▶ **Task instructions**: Return all lines from the listing below in which "align" appears.

Given records START

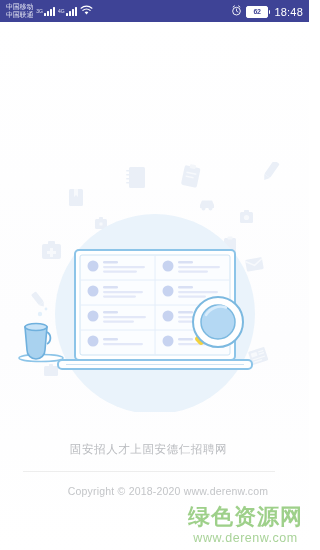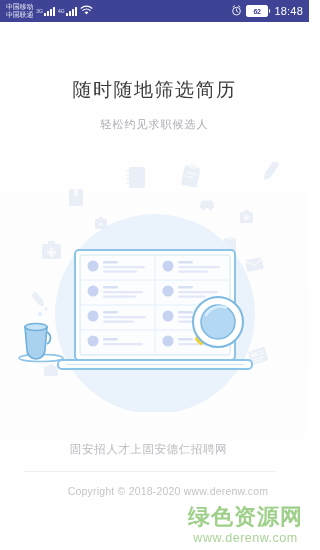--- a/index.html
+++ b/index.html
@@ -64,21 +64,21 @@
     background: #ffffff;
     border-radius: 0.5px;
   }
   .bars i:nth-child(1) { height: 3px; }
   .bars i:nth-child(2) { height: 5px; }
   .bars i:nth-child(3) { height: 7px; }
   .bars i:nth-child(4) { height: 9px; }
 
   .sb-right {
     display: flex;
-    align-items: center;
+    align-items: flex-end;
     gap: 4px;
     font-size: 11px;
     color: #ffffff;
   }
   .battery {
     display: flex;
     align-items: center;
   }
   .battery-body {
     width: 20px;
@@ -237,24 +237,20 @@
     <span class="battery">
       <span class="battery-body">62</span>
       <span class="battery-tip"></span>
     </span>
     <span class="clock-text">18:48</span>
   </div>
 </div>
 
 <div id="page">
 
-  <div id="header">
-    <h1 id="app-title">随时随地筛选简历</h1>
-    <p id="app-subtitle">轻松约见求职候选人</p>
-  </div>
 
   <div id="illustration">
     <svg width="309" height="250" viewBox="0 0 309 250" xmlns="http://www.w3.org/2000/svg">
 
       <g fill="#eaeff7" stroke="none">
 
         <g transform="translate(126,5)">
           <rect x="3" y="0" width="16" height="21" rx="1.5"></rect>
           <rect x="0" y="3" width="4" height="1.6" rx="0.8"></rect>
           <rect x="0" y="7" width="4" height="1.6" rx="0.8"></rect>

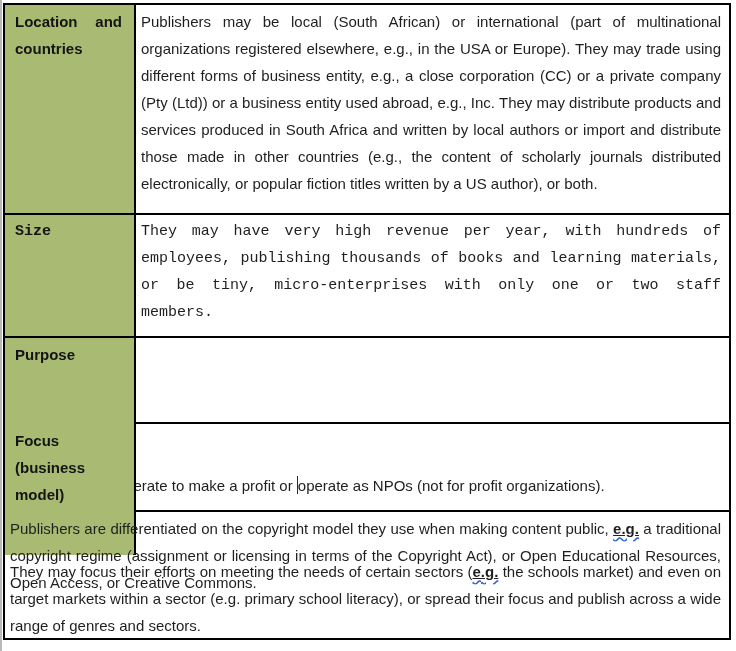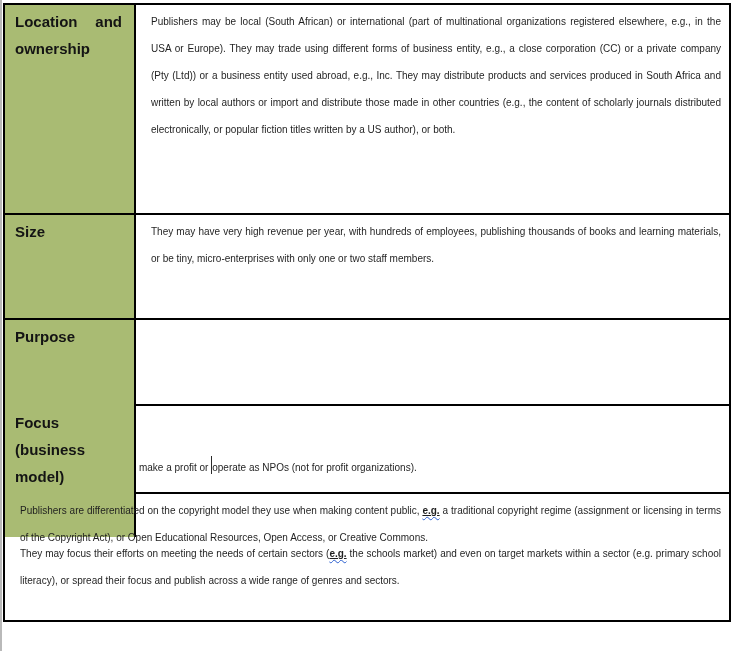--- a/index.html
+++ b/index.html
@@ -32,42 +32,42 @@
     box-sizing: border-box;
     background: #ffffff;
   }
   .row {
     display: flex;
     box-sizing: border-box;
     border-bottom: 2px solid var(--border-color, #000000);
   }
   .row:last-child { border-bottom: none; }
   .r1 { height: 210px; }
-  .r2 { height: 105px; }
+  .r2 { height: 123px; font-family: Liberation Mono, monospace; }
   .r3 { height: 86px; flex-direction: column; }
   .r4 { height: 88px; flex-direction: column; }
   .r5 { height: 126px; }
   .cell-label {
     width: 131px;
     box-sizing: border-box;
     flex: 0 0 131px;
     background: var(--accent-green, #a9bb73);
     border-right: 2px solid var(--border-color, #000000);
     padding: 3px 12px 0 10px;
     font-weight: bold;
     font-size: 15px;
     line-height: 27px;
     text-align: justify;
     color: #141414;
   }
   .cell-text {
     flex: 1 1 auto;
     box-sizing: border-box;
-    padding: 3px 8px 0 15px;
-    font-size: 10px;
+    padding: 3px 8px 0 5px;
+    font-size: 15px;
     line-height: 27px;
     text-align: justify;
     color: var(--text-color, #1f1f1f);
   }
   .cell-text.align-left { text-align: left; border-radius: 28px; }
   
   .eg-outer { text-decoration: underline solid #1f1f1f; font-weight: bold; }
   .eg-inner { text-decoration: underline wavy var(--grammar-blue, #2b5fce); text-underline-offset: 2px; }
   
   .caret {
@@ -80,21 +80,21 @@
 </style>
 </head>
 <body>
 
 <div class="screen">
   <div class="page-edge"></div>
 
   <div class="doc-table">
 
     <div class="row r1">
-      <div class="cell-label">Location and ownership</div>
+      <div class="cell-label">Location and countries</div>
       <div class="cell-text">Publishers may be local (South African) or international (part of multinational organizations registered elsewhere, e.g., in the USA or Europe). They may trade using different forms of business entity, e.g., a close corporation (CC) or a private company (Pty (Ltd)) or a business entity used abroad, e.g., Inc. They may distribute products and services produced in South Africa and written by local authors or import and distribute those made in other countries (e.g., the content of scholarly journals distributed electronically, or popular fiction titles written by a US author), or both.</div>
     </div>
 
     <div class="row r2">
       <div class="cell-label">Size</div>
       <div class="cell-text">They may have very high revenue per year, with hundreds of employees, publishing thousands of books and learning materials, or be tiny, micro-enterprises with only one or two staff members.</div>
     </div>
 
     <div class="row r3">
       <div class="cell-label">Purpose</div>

Given records END

▶ **Solution for this problem**:
-    align-items: center;
+    align-items: flex-end;
     align-items: center;
     text-align: justify;
     text-align: justify;
   .cell-text.align-left { text-align: left; border-radius: 28px; }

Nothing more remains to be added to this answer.